Un énième fait divers (remarquez c’est de saison) frappait l’opinion et l’homme de la rue, avec la terrible histoire d’une jeune fille agressée par un maniaque. Le journaliste d’un ton dur mais plein d’une ferme confiance en la raideur de la justice, débattait de la question avec un chroniqueur dont la répartie était tout aussi inflexible envers le criminel que celle de son collègue. Cependant, et je ne comprenait vraiment pas pourquoi, l’un comme l’autre s’obstinait a parler de la victime qui s’était faite agresser.

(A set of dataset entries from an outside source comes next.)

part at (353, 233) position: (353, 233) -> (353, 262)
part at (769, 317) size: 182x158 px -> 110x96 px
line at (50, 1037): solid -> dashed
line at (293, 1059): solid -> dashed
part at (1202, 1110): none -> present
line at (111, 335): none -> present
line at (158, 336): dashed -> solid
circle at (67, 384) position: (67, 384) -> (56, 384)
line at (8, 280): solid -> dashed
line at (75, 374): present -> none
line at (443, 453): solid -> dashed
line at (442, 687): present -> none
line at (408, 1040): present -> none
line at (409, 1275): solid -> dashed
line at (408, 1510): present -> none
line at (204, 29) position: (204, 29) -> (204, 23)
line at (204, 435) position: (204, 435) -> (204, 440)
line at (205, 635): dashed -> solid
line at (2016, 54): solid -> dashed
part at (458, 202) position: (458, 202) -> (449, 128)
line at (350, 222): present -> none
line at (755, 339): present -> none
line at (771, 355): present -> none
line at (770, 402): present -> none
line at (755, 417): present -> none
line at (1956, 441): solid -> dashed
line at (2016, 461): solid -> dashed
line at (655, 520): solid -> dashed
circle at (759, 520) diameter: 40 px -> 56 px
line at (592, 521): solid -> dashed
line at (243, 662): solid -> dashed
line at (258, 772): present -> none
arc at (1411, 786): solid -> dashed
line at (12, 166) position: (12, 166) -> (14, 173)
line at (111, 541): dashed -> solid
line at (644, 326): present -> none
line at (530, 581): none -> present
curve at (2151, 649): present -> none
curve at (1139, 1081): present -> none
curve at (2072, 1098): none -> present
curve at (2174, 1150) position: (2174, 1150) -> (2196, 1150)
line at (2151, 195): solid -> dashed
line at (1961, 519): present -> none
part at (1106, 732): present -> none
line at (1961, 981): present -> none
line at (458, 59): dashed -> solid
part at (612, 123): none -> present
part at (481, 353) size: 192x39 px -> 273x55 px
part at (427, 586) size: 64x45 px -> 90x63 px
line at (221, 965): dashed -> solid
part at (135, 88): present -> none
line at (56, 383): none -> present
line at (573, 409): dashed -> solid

Toujours partant pour me livrer aux plus durs exercices de représentation mentale, je tentais de m’imaginer la scène en respectant les indications des deux brailleurs du poste. C’était assez étrange, comme un film de David Lynch, mais sans bande son. Il y’avait là une jeune fille, belle et fraiche comme un dimanche à Bamako. Cette jeune fille donc, dont le doux visage diaphane était encadrée par une crinoline de fin cheveux aux reflets blonds et chauds, se tenait là, fixe au milieu du trottoir tandis que les passants, digne de leur sobriquets, passaient mollement, comme s’ils ne la voyaient pas. La pauvre enfant, sans doute meurtri par cette indifférence, empoigne la première silhouette qui passe :
“Ah monsieur” lui dit elle pleine de confiance en la charité chrétienne “Monsieur je vous prie, pourriez vous me gifler violement en me traitant de chienne ?”. Dressant sourcils et plissant les lèvres, l’immonde salopard de vieux grincheux retire son bras de la main de la demoiselle. Elle insiste “Monsieur, s’il vous plait, plaquez moi juste contre le mur en tirant mes cheveux : ça me dépannera au moins une heure et ne vous prendra qu’un instant”. L’homme réajuste son béret couleur olive, et reprend son chemin en maugréant quelques inconvenantes paroles a l’encontre de cette sotte qui osa l’importuner pour quémander quelque faveur de sa part. Le vieux avait bien assez de sa femme a houspiller et de sa propre fille à gifler a l’heure du souper venue.
La jeune fille garde espoir, elle le sait, là, au fond de son petit cœur dissimulé sous son gros pull de laine blanche a mailles tressées, elle sait que quelqu’un, peut être ce monsieur qui passe dans son Audi TT en réajustant sa casquette Lacoste, ou même ce jeune adolescent a la démarche floue dont le pantalon flotte a mi course, indécis entre l’aine et les genoux, oui ! l’un d’eux forcement l’aidera, et lui donnera la torgnolle dont elle à tant besoin. Si d’aventure elle remarque que son sauveur est bel homme, elle lui proposerait même la bagatelle, car après tout, il serait bien normal de lui rendre quelques politesses pour ses bienfaits…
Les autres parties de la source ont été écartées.